A couple blog entries ago, I wrote about Thomas leaving me a piece of cheesecake the night before I took him to college. That cheesecake was so tasty. But it was the sticky-note attached that tendered my heart. This piece of paper is now magneted to my fridge. Daily, I look at it and think about the heart that created it for me. I think about the thoughtful heart that bought the slice of cheesecake, wrote the note, placed it strategically so that it would be the first thing I saw when I opened the fridge on THAT day...a day he knew I deeply needed some "heart."
Not just a piece of paper.
I have, stashed in the way-back of my file box, a collection of random cards that I have kept throughout my adult life. I look at them periodically, usually when I am searching for a birth certificate or tax document. This one is a birthday card written to me by my Dad back in 1992. My Dad was a great writer, and by "great," I mean creative, consistent, encouraging and prolific! His unique handwriting and his messages of love will forever be a comfort to me.

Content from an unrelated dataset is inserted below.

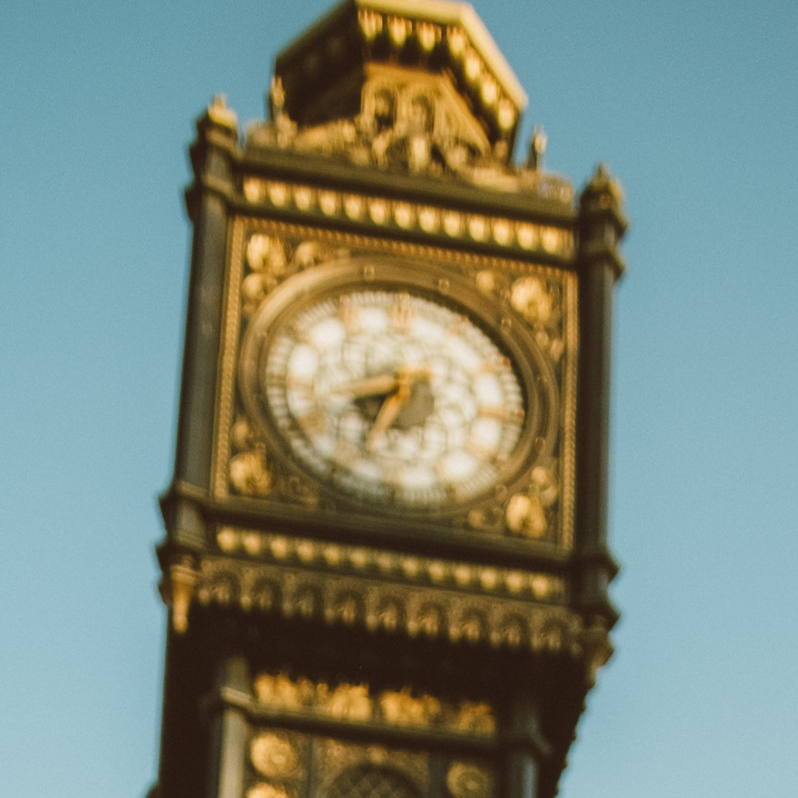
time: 7:33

A treasured piece of paper.
As I learn to navigate this new "cheerleading" stage of my life, I have made a new commitment to myself and to my children. I will write to each of them each Sunday evening. Some weeks, the notes will be rather ho-hum. Some weeks they will include details of things my preschoolers have said that have made me laugh. I may or may not slip in a $5 bill or a coffee card. Some will be sermon-ettes springing from a thought or concern I've had that week. And though we talk, email, text, and facetime weekly, making most of the snail-mail subjects "old news" by the time the kids get their letters, I am convinced that there's something just a little different about getting a real letter in the real mail.

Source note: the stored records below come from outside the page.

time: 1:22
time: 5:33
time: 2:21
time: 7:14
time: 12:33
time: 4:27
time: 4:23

Even though it's just a piece of paper.
What are the pieces of paper in your life? The little scraps that together have formed a story? When I die, my kids will get to read through this random collection of mine, and in so doing, little gaps will be filled. They will know their mom, their dad, and their grandpa better. They will know what mattered most to me. And they will know how deeply they were loved.
So much more than just pieces of paper!